Sadly there are some people who believe (and, perhaps worse, some feminists who give the impression) that feminism is not about redressing the gender balance but about swinging it too far in the opposite direction, and the second condition of the Bechdel Test supports such suspicions.
But the thing with the Bechdel Test is this: why women can only talk about man/men in movies? Why can't they talk about anything else? The Bechdel Test is good to be applied mainly on movies where there is an appeal to the audience concerning the possibility of a relationship - not only romantic comedies and drama, but also horror and action movies. So, I'd like to think that such test was devised in order to show that women do not just think about sex/men/relationship - they're not limited to such matters as society seems to believe.
Correction: "...that women don't think only about sex/men/relationship".
The test doesn't account for quality of conversation. If say there was a scene in Sex and the City and the topic is about fashion, wouldn't that pass the test. As the test doesn't account for the quality of the conversation nor the depth of the characters or the scope of their environment.
In reply to Bruce Torres - how would that apply if two lesbians had a conversation about a man.
And I can just imagine the UPROAR that would ensue if there was a male version of the Bechdel / Wallace test.

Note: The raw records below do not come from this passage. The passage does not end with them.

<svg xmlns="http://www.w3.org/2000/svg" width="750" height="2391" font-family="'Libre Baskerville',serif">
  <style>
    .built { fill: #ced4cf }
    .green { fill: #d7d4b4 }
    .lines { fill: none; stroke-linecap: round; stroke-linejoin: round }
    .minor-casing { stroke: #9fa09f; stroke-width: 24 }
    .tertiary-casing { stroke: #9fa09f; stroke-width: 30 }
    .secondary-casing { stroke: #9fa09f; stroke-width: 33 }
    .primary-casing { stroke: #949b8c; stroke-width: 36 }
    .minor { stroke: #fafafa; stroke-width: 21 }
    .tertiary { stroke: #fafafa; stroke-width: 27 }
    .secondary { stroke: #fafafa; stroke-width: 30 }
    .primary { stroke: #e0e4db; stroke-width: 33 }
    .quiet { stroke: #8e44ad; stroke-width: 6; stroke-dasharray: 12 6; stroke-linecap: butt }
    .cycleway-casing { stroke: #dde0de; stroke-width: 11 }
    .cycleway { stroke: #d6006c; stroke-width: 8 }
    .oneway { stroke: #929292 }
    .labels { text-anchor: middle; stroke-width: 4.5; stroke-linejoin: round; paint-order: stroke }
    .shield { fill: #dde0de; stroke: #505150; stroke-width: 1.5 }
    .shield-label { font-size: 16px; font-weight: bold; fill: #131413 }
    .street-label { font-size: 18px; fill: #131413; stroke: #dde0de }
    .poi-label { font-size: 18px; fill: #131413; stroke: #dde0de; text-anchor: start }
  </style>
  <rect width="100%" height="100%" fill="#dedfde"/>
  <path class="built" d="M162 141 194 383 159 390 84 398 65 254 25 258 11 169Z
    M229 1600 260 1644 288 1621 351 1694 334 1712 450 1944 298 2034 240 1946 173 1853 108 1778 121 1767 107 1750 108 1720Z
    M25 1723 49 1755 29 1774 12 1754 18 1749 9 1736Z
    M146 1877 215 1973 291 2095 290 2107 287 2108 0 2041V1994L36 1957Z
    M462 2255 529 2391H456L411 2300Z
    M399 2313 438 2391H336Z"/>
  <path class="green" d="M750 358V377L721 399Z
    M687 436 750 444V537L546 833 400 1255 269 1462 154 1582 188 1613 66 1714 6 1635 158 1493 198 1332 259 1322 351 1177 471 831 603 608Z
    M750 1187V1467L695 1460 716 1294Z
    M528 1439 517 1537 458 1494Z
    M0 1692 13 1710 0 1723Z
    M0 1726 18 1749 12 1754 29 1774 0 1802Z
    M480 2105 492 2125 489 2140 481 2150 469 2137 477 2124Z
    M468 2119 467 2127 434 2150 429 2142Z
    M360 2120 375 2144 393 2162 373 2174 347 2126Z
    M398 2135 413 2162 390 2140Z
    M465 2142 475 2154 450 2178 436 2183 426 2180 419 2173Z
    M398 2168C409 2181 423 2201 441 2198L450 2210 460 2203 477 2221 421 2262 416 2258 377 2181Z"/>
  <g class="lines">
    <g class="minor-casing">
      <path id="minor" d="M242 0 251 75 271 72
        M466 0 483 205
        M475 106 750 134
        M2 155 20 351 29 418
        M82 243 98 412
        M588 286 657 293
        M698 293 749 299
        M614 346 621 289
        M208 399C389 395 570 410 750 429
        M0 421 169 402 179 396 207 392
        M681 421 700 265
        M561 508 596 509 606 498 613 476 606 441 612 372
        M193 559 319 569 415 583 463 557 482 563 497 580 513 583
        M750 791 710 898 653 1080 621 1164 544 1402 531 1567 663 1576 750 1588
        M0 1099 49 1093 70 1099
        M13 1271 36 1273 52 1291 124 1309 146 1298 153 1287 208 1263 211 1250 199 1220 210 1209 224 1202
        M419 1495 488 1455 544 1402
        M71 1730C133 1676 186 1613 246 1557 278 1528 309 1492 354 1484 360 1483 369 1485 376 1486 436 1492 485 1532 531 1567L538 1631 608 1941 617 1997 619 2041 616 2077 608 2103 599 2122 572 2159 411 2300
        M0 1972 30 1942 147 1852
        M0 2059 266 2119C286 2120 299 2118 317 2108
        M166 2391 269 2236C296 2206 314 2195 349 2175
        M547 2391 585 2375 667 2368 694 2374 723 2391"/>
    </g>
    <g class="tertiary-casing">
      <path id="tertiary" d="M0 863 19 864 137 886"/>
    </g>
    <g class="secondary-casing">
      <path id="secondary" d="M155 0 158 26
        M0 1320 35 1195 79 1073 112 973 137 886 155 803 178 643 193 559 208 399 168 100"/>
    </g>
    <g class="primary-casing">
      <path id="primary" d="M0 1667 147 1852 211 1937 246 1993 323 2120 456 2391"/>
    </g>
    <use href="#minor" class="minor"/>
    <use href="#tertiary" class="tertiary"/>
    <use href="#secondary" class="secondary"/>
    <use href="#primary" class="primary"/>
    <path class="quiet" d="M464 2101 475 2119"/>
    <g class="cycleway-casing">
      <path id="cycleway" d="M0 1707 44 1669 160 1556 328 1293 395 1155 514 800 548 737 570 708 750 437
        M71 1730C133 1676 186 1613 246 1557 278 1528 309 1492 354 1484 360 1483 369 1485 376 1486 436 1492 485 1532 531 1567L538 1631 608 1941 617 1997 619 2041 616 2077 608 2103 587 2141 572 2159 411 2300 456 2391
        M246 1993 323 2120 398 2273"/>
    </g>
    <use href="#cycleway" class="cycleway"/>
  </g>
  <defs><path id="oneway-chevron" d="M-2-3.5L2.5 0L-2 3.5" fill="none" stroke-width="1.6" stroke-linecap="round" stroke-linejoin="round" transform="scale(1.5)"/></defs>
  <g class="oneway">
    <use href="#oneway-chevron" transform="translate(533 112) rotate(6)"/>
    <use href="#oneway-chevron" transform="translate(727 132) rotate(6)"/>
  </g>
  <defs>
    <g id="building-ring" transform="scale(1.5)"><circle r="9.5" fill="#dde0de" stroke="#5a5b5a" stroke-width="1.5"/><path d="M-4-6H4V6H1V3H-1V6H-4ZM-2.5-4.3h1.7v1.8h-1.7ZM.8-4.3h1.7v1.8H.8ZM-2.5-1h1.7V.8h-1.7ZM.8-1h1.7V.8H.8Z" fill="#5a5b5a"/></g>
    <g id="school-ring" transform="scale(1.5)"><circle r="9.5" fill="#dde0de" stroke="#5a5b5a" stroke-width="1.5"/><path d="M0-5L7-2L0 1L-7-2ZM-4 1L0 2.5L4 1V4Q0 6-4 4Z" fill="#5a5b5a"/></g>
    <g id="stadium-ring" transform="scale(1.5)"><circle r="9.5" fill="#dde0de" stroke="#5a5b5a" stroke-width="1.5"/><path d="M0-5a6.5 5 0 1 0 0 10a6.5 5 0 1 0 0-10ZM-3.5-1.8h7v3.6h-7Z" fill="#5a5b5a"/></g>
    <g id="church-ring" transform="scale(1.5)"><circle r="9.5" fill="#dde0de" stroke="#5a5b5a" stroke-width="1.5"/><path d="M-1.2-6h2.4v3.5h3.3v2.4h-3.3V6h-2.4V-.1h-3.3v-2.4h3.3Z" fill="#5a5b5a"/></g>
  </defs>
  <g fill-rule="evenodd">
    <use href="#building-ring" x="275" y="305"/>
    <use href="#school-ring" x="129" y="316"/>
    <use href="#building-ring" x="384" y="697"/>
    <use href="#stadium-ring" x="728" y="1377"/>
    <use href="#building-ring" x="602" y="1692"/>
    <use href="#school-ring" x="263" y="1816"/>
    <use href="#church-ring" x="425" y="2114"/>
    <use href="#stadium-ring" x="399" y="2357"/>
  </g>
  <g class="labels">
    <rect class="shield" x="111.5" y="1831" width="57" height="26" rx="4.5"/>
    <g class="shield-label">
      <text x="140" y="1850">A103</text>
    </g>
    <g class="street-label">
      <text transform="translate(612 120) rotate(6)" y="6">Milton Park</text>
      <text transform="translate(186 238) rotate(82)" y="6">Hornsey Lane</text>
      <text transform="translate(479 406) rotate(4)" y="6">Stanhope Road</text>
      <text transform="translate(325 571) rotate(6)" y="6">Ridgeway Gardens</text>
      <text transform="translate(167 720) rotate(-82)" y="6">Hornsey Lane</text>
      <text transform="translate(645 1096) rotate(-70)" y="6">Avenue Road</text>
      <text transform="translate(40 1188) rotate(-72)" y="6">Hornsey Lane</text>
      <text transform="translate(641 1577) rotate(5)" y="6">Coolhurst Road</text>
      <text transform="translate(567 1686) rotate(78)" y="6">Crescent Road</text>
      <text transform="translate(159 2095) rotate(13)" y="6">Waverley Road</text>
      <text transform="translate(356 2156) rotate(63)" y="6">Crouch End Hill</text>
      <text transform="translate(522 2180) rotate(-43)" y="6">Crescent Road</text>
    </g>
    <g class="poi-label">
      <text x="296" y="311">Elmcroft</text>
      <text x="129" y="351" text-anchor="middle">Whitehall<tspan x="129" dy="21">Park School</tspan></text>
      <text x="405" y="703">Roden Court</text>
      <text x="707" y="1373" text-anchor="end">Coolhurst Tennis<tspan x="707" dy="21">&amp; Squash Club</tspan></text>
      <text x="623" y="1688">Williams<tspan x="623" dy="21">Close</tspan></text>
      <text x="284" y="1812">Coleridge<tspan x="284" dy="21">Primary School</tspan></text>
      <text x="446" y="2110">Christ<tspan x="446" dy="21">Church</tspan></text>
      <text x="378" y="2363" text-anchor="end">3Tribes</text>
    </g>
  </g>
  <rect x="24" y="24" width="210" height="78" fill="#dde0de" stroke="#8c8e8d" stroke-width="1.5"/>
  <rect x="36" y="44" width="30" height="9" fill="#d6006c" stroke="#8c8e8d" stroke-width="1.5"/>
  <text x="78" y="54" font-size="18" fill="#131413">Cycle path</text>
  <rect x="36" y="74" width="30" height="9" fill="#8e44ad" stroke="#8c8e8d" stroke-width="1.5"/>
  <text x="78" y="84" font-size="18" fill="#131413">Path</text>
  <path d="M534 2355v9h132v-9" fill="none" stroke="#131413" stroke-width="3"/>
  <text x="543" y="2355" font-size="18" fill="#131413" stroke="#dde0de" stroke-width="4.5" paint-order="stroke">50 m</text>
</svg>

The bechdel / Wallace test, IN ITSELF, promotes sexism. I feel like I'm taking crazy pills here. Why is it NEVER ok for there to be sexism against women, yet when it is reversed.... No one bats an eye? Fuck the media and Fuck Feminism, Almost the same thing nowadays.
-Todd
...There is a male version of the test. It's called the reverse Bechdel test. It's used to show how inequal the Hollywood landscape is because just about every single movie you can possibly think of would pass it. It's, in fact, laughable to think it would ever be a problem for men like it is for women because men are the default human being while women are special interest. Go ahead, run both tests together on the yearly film output and prove me wrong.